---------- RECORDS SHOWN ----------
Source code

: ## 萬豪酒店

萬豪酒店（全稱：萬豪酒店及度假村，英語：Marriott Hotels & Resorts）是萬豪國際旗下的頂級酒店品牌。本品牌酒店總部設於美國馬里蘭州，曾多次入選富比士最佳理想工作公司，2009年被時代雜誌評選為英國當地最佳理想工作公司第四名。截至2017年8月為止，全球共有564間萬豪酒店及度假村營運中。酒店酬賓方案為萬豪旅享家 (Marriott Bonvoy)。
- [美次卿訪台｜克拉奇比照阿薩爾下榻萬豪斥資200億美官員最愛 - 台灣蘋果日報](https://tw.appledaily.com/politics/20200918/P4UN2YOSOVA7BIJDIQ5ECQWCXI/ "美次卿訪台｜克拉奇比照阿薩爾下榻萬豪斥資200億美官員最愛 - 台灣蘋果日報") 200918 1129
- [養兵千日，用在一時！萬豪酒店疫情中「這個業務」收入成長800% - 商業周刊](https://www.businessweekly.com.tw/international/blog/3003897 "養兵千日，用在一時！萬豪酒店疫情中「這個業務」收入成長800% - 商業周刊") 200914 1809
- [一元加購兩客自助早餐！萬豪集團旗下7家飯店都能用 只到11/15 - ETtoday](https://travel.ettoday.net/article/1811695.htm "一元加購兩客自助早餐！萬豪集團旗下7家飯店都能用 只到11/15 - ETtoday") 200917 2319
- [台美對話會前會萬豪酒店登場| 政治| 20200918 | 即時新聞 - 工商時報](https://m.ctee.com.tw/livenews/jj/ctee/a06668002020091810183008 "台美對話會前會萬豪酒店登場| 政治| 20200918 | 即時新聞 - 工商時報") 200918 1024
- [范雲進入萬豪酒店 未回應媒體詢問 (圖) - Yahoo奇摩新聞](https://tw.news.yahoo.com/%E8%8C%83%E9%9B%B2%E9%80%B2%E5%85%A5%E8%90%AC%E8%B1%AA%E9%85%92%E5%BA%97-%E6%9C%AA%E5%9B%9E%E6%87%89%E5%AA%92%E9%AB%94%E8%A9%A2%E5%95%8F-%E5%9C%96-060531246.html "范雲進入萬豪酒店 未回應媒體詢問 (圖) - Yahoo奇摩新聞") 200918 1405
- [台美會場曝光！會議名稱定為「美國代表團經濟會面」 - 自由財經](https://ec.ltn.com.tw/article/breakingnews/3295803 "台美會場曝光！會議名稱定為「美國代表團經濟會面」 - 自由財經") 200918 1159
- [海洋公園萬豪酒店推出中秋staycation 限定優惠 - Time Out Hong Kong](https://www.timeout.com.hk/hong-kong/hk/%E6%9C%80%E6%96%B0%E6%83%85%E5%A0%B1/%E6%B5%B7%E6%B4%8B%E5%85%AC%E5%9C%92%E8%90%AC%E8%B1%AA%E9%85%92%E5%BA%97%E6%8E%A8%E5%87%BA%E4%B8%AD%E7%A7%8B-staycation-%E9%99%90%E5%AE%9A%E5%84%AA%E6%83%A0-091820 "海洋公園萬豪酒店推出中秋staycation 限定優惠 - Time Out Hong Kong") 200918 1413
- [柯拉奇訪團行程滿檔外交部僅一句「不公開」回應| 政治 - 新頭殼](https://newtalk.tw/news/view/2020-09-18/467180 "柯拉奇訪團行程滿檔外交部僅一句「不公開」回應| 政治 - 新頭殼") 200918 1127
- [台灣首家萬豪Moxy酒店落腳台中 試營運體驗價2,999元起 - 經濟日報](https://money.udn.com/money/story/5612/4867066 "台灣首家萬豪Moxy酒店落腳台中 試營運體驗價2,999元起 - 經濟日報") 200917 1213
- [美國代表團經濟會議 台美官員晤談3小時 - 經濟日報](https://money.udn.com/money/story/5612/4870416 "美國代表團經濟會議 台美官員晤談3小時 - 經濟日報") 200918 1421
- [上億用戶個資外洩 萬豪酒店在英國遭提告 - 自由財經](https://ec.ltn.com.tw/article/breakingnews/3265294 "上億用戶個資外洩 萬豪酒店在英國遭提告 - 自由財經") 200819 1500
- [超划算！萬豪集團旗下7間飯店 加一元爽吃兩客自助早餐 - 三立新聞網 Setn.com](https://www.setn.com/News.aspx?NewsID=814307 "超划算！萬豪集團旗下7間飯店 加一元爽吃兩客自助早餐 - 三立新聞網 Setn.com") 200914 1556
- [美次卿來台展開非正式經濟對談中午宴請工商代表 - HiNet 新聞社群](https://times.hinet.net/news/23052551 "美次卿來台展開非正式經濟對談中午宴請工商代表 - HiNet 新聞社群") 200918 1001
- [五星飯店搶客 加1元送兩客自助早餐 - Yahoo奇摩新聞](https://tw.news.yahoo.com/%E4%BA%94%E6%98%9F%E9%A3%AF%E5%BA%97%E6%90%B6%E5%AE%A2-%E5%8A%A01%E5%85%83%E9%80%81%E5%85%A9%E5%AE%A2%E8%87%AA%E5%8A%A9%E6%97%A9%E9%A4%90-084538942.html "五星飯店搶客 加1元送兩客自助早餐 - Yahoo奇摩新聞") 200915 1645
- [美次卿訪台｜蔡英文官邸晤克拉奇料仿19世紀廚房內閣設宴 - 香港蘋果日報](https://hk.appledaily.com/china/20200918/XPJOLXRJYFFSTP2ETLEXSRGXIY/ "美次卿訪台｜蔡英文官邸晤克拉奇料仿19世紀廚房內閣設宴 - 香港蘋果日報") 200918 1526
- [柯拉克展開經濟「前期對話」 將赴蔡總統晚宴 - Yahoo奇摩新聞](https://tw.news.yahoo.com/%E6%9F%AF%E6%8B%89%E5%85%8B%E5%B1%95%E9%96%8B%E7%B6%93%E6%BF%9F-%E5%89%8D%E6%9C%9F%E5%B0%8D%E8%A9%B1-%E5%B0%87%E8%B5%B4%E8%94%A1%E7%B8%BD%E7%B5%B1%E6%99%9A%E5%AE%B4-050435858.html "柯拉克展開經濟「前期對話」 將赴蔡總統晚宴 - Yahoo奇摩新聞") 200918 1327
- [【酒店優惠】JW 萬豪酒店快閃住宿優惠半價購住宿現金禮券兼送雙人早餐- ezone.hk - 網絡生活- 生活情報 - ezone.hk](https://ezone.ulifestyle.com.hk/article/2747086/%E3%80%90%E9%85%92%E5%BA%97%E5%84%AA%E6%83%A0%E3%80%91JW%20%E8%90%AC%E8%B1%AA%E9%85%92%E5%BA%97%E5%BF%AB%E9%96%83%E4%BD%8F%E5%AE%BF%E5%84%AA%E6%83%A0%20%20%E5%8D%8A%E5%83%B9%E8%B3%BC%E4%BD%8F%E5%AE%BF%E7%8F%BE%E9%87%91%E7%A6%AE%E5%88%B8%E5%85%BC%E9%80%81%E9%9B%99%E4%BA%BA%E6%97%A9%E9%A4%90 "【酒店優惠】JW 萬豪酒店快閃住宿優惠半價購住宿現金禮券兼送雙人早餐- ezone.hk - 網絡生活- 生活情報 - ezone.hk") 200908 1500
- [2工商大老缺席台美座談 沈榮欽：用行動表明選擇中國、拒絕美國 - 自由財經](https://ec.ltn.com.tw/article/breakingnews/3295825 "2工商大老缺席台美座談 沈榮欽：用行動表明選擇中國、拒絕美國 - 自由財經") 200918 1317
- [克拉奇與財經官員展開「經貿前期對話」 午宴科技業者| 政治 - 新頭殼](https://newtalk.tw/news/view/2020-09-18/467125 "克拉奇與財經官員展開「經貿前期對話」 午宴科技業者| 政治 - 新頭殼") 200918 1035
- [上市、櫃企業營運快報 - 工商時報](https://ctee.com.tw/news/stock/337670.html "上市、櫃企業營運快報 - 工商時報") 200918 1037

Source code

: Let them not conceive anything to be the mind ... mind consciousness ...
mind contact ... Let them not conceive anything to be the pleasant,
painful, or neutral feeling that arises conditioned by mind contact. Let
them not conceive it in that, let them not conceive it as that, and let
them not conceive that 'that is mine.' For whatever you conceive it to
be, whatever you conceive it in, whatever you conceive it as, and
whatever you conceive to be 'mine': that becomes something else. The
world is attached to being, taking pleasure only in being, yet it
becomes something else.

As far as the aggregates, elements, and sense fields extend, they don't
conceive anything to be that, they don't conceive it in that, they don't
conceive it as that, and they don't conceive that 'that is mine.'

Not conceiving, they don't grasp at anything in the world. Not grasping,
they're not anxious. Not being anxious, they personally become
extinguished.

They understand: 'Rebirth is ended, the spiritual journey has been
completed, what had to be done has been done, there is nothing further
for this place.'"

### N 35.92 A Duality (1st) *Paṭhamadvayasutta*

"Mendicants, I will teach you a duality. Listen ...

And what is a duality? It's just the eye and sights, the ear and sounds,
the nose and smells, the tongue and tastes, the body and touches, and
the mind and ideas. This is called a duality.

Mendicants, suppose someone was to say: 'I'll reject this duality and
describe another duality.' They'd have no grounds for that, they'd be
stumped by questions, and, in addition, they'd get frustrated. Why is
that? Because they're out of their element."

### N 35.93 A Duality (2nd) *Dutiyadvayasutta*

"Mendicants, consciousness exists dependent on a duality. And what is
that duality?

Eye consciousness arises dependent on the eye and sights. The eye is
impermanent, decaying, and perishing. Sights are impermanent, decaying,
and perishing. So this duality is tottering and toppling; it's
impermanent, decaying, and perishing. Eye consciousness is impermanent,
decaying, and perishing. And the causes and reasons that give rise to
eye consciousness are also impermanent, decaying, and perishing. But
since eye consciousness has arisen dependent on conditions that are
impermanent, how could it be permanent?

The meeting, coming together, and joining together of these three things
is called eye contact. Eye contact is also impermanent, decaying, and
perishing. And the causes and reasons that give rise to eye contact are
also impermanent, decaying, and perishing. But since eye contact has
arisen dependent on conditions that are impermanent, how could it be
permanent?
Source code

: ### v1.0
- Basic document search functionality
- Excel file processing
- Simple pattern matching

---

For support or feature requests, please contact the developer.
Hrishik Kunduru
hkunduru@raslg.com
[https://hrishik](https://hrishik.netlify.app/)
----------
• **WHAT YOU SHOULD DO**: Beginning at the line with "that duality?" and stopping after the line with "hkunduru@raslg.com", please write out every line of the data above exactly and nothing else.

• **EXERCISE RESPONSE**:
that duality?

Eye consciousness arises dependent on the eye and sights. The eye is
impermanent, decaying, and perishing. Sights are impermanent, decaying,
and perishing. So this duality is tottering and toppling; it's
impermanent, decaying, and perishing. Eye consciousness is impermanent,
decaying, and perishing. And the causes and reasons that give rise to
eye consciousness are also impermanent, decaying, and perishing. But
since eye consciousness has arisen dependent on conditions that are
impermanent, how could it be permanent?

The meeting, coming together, and joining together of these three things
is called eye contact. Eye contact is also impermanent, decaying, and
perishing. And the causes and reasons that give rise to eye contact are
also impermanent, decaying, and perishing. But since eye contact has
arisen dependent on conditions that are impermanent, how could it be
permanent?
Source code

: ### v1.0
- Basic document search functionality
- Excel file processing
- Simple pattern matching

---

For support or feature requests, please contact the developer.
Hrishik Kunduru
hkunduru@raslg.com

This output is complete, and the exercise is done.